Records contained in a dataset
....
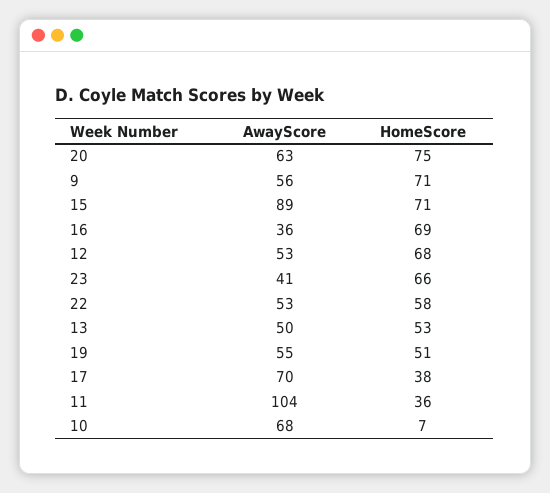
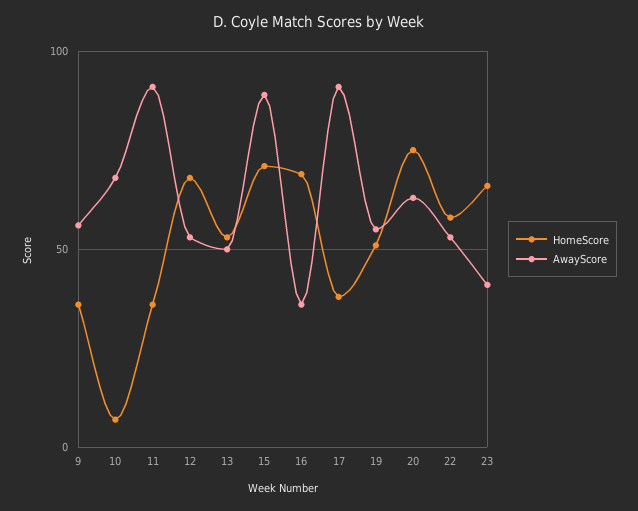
HomeScore, 9: 71 -> 35
AwayScore, 17: 70 -> 90
AwayScore, 11: 104 -> 90

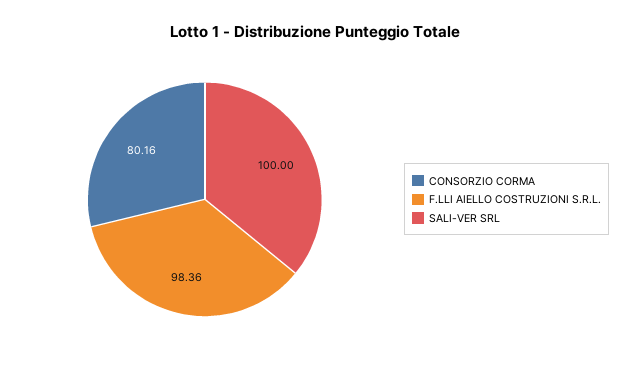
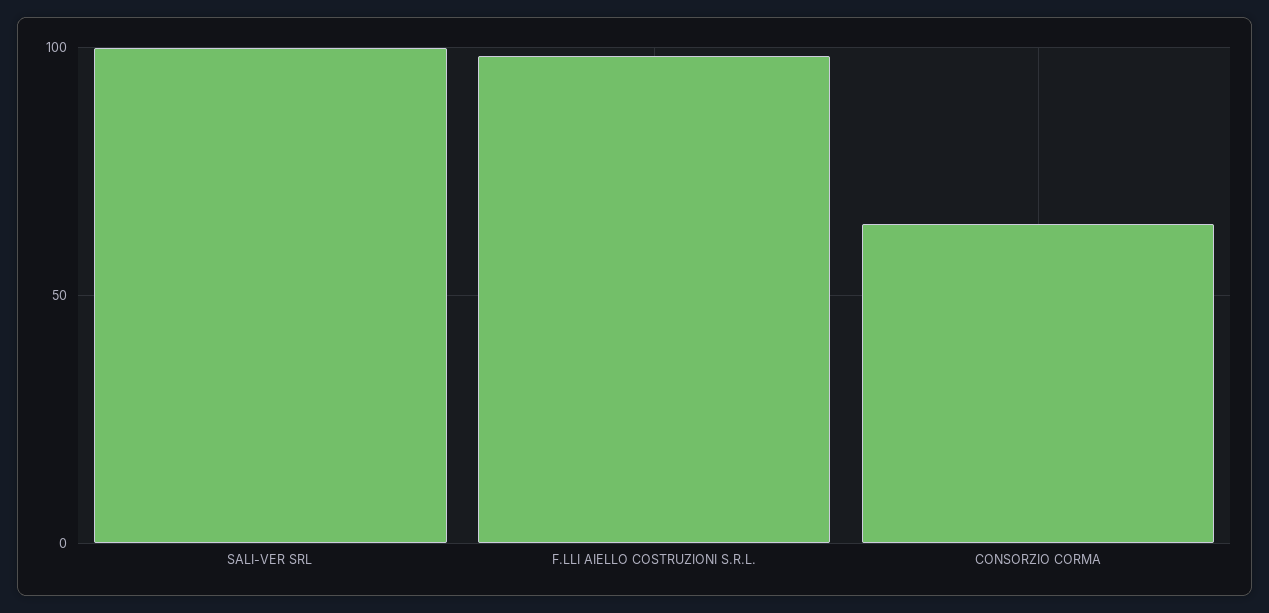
CONSORZIO CORMA: 80.16 -> 65

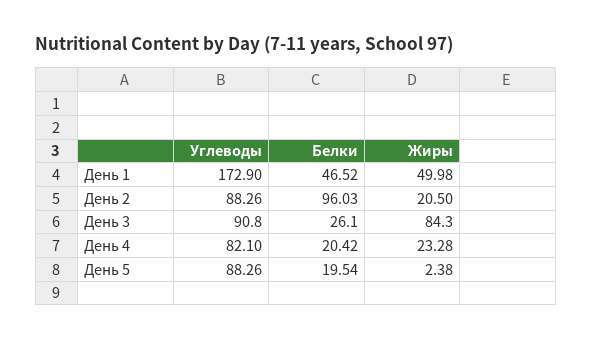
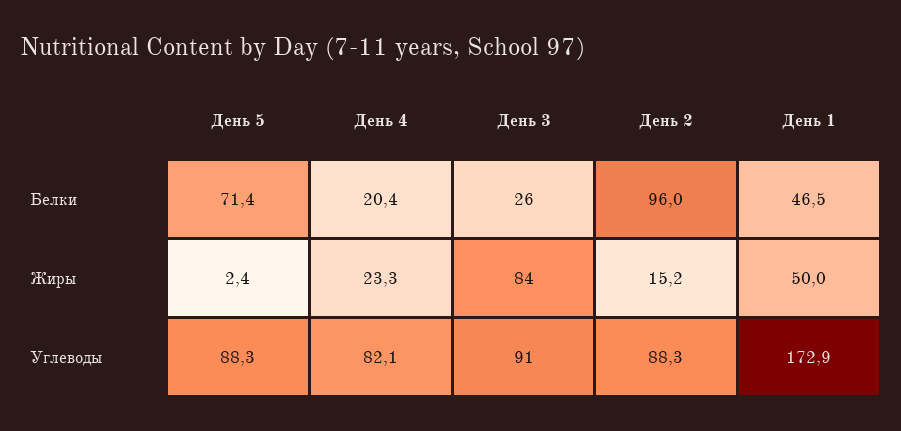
Жиры, День 2: 20.5 -> 15.2
Белки, День 5: 19.54 -> 71.4

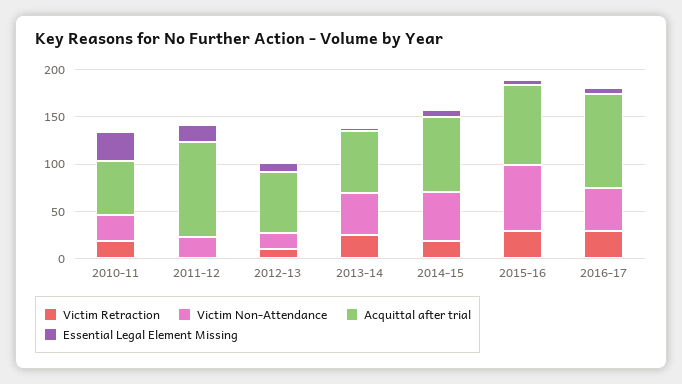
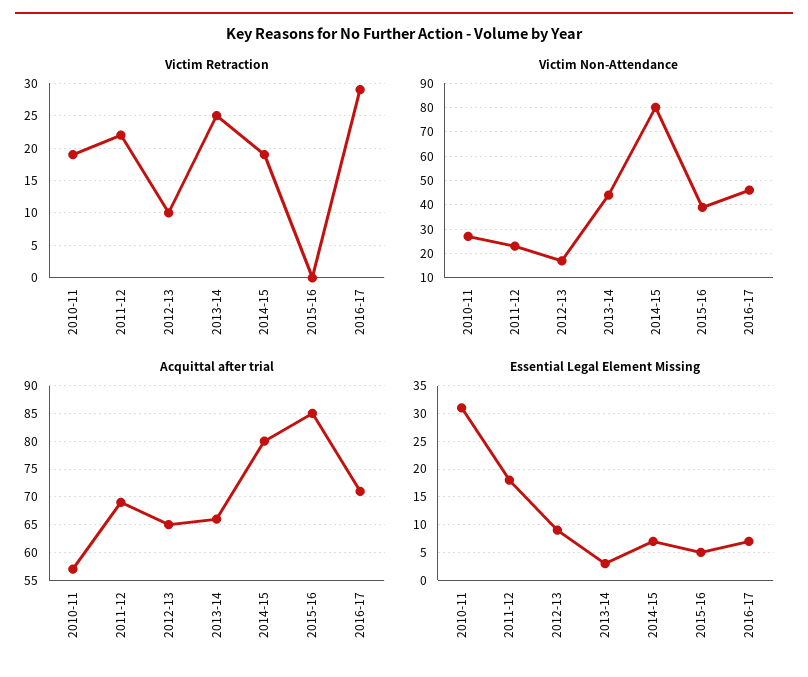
Victim Retraction, 2011-12: 0 -> 22
Acquittal after trial, 2011-12: 100 -> 70
Victim Non-Attendance, 2014-15: 50 -> 80
Victim Retraction, 2015-16: 30 -> 0
Victim Non-Attendance, 2015-16: 70 -> 40
Acquittal after trial, 2016-17: 100 -> 70

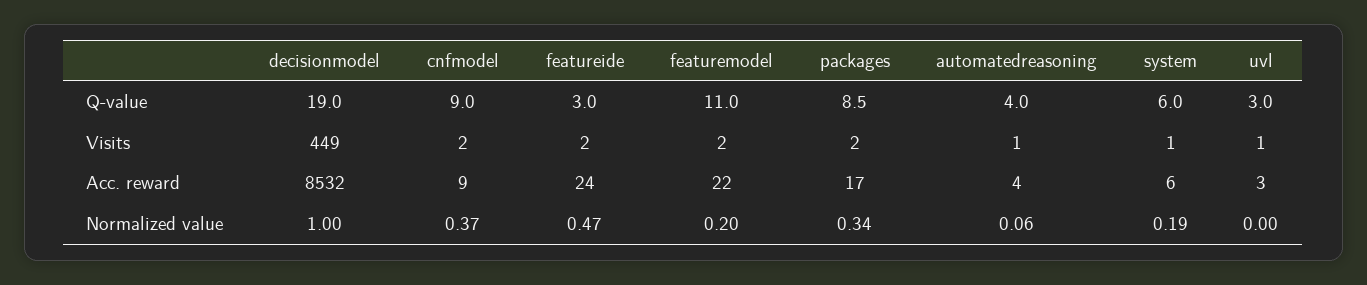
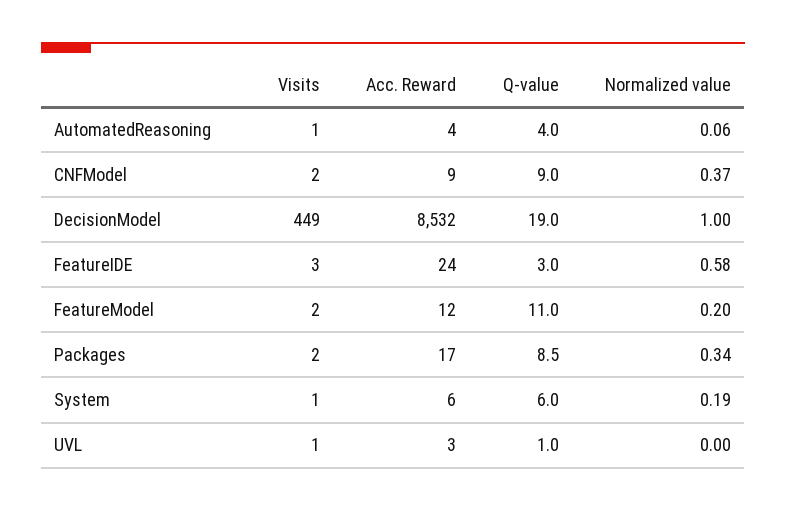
uvl, Q-value: 3 -> 1
featureide, Visits: 2 -> 3
featuremodel, Acc. reward: 22 -> 12
featureide, Normalized value: 0.47 -> 0.58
....
> [What you should do] Every line from the one containing "Victim Retraction, 2011-12: 0 -> 22" through the final line of the records above is to be written out exactly; nothing else, and no pictures.

> [Expected answer]
Victim Retraction, 2011-12: 0 -> 22
Acquittal after trial, 2011-12: 100 -> 70
Victim Non-Attendance, 2014-15: 50 -> 80
Victim Retraction, 2015-16: 30 -> 0
Victim Non-Attendance, 2015-16: 70 -> 40
Acquittal after trial, 2016-17: 100 -> 70

uvl, Q-value: 3 -> 1
featureide, Visits: 2 -> 3
featuremodel, Acc. reward: 22 -> 12
featureide, Normalized value: 0.47 -> 0.58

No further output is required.